Central’s argument tends to ignore that the exemption specifically awarded under § 26-52-409 is not to exceed one year from the date Central purchased the five airplanes in issue. That exemption is specifically provided in § 26-52-409(a)(l) and for that one-year period, Central’s rental and lease of those aircraft did not constitute a withdrawal from stock, and therefore it was not required to pay the sales tax on the purchase price of the aircraft. Inferentially, that exemption ends and the airplanes are considered a withdrawal from stock when they have not been resold after the prescribed one year. Accordingly, the general gross-receipts tax provision, § 26-52-501, then becomes applicable, making Central’s tax due on or before the 20th of the month following the end of the one-year period. This interpretation of § 26-52-409 is consistent with DF&A’s GR 14(F)(1). The regulation first notes that a person, holding an aircraft for resale, may rent or use it for one year from the date of purchase without remitting the sales tax and then provides, if a year passes and the rented or chartered aircraft has not been sold, then the tax must be remitted.

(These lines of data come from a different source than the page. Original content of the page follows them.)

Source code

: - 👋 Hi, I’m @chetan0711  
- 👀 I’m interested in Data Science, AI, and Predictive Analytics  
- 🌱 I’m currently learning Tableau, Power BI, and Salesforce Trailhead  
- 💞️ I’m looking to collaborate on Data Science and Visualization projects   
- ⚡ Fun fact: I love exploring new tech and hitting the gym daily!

Finally, we should point out that Central’s reading of § 26-52-409 tends to blur the statute’s plain language. For example, Central argues the provision (c) language, “the aircraft purchaser shall collect and remit the gross-receipts tax on the aircraft at the time of subsequent sale,” applies to the sales of aircraft made both during and after the one-year holding period. Again, we must disagree. First, if we accepted Central’s interpretation, Central could avoid payment of any sales tax it owed on its five planes simply by not reselling them. Obviously, the General Assembly never intended such a consequence, and this court is duty bound to reject any interpretation of a statute that results in absurdity or injustice, leads to contradiction, or defeats the plain purpose of the law. Ragland v. Alpha Aviation, Inc., 285 Ark. 182, 686 S.W.2d 391 (1985). Central tries to explain that its interpretation of § 26-52-409 would not necessarily allow Central to avoid its liability for accrued sales taxes by not reselling the planes it purchased, and does so by suggesting Central would be the consumer and required to remit the tax payment within a reasonable time after the one-year holding period. Of course, no such language suggesting this procedure can be found either in § 26-52-409 or CR14(F)(1), and we are obliged to give a statute effect just as it reads, if no ambiguity exists. See Pledger v. Ethyl Corp., 299 Ark. 100, 771 S.W.2d 24 (1989).

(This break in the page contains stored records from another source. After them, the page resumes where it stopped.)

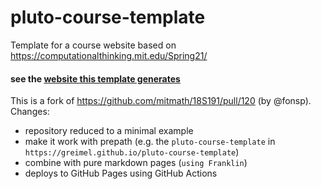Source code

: # pluto-course-template

Template for a course website based on https://computationalthinking.mit.edu/Spring21/

#### see the [website this template generates](https://greimel.github.io/pluto-course-template)

This is a fork of https://github.com/mitmath/18S191/pull/120 (by @fonsp). Changes:

* repository reduced to a minimal example
* make it work with prepath (e.g. the `pluto-course-template` in `https://greimel.github.io/pluto-course-template`)
* combine with pure markdown pages (`using Franklin`)
* deploys to GitHub Pages using GitHub Actions
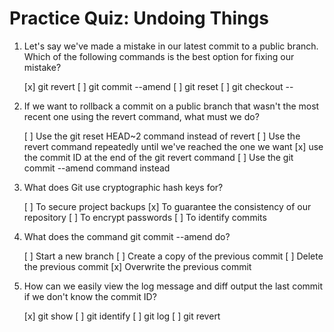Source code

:# Practice Quiz: Undoing Things

1. Let's say we've made a mistake in our latest commit to a public branch. Which of the following commands is the best option for fixing our mistake?

    [x] git revert
    [ ] git commit --amend
    [ ] git reset
    [ ] git checkout -- <file>

2. If we want to rollback a commit on a public branch that wasn't the most recent one using the revert command, what must we do?

    [ ] Use the git reset HEAD~2 command instead of revert
    [ ] Use the revert command repeatedly until we've reached the one we want
    [x] use the commit ID at the end of the git revert command
    [ ] Use the git commit --amend command instead

3. What does Git use cryptographic hash keys for?

    [ ] To secure project backups
    [x] To guarantee the consistency of our repository
    [ ] To encrypt passwords
    [ ] To identify commits

4. What does the command git commit --amend do?

    [ ] Start a new branch
    [ ] Create a copy of the previous commit
    [ ] Delete the previous commit
    [x] Overwrite the previous commit

5. How can we easily view the log message and diff output the last commit if we don't know the commit ID?

    [x] git show
    [ ] git identify
    [ ] git log
    [ ] git revert 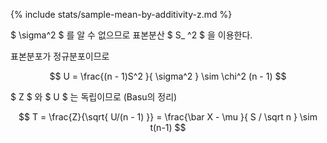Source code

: {% include stats/sample-mean-by-additivity-z.md %}

$ \sigma^2 $ 를 알 수 없으므로 표본분산 $ S_ ^2 $ 을 이용한다.

표본분포가 정규분포이므로

$$ U = \frac{(n - 1)S^2 }{ \sigma^2 } \sim \chi^2 (n - 1) $$

$ Z $ 와 $ U $ 는 독립이므로 (Basu의 정리)

$$ T = \frac{Z}{\sqrt{ U/(n - 1) }} = \frac{\bar X - \mu }{ S / \sqrt n } \sim t(n-1) $$
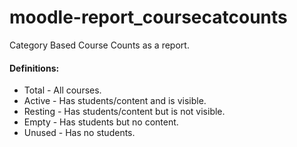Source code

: moodle-report_coursecatcounts
=============================

Category Based Course Counts as a report.

#### Definitions:
 * Total - All courses.
 * Active - Has students/content and is visible.
 * Resting - Has students/content but is not visible.
 * Empty - Has students but no content.
 * Unused - Has no students.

We conclude that the reasonable construction of the “at time of subsequent sale” language in provision (c), relied on by Central, is that it refers only to those aircraft sold “during the one-year holding period.” In other words, when a sale occurs during the one-year period, the purchaser must then remit payment. Otherwise, after the one-year period ends, the taxpayer must remit payment on or before the 20th day of the following month.

For the foregoing reasons, we reverse.

Short-term rental taxes were also assessed on Central’s rental of the aircraft, but these taxes are not at issue in this appeal.